Using the detection and classification filters having the design parameters in Tables 6 and 7, all algorithms are tested for detection, classification and tracking of the objects in Sequences L1701 and L1911. The results obtained after applying the EMACH-PDCCF algorithm on Sequence L1701 are shown for some sample frames in Figure 10. The tracking algorithm inserts “T1” for the detected Class-1 type targets (Bradley) and “TII” for the detected Class-2 type targets (pickup) at their corresponding location in the image frame. The frame number is shown at the lower left corner of each frame displayed. From Figure 10, it is obvious that the tracking algorithm can successfully detect and classify the targets when they are present in the input scene. The complete tracking results for both the sequences are summarized in Table 8 for all algorithms. In the threshold column of the table, a single value indicates that a single threshold is used for all ranges. Otherwise, different threshold values in that column displays the thresholds used for various ranges of classification filters employed. It is observed that MACH-DCCF algorithm fails for Sequence L1911 in detecting and classifying the targets, and rejecting the clutters. On the other hand, EMACH-PDCCF algorithm provides the best results considering all the factors simultaneously, such as, required number of ROIs, percentage of successful detection and the total number of false alarms.
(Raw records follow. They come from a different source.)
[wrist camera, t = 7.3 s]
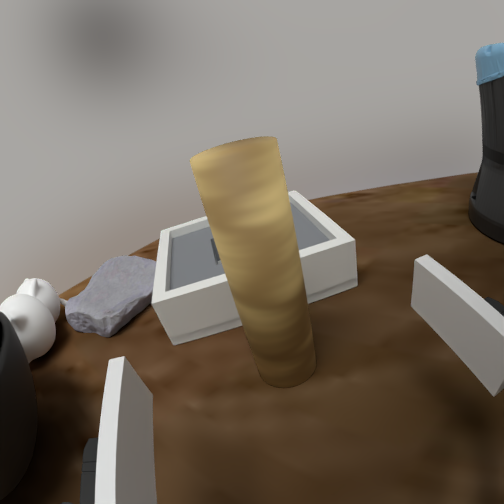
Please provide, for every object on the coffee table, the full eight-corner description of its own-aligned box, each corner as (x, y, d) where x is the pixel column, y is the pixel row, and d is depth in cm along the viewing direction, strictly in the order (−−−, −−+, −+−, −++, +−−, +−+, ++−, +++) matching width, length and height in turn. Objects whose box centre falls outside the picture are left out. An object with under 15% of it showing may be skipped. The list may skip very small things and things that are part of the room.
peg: (305, 336, 24) (264, 133, 17) (324, 375, 21) (288, 142, 13) (253, 354, 24) (189, 154, 17) (266, 395, 20) (190, 168, 13)
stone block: (179, 288, 39) (120, 274, 42) (171, 258, 36) (110, 247, 39) (130, 358, 30) (69, 332, 33) (114, 329, 27) (53, 304, 30)
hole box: (301, 224, 42) (295, 190, 40) (357, 285, 28) (354, 239, 26) (174, 263, 41) (161, 230, 39) (173, 345, 27) (151, 303, 25)
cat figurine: (18, 258, 32) (-19, 305, 22) (89, 273, 36) (70, 327, 26) (20, 313, 35) (-7, 367, 24) (85, 327, 39) (72, 387, 28)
11.4. Three-Target Image Sequences

The three target images in Sequence L1618 are APC1, M60 and truck. Out of 300 frames in this sequence, ground truth data for APC1 is available for 291 frames, ground truth data for M60 is found for 101 frames and that for truck is found for 6 frames. The truck disappears from the sequence at Frame 18 and M60 disappears from the sequence at Frame 104. Like the other sequences, the size of the targets increases significantly from the first frame to the final frame. Thus, different filters are required for different ranges of this sequence. Assuming three expected targets in the scene for any particular range, three detection filters (MACH or EMACH) and a three-class classification filter (DCCF or PDCCF) are required for every frame in each range of this sequence. The training data/parameters for different filters, chosen for Sequence L1618 are displayed in Table 9.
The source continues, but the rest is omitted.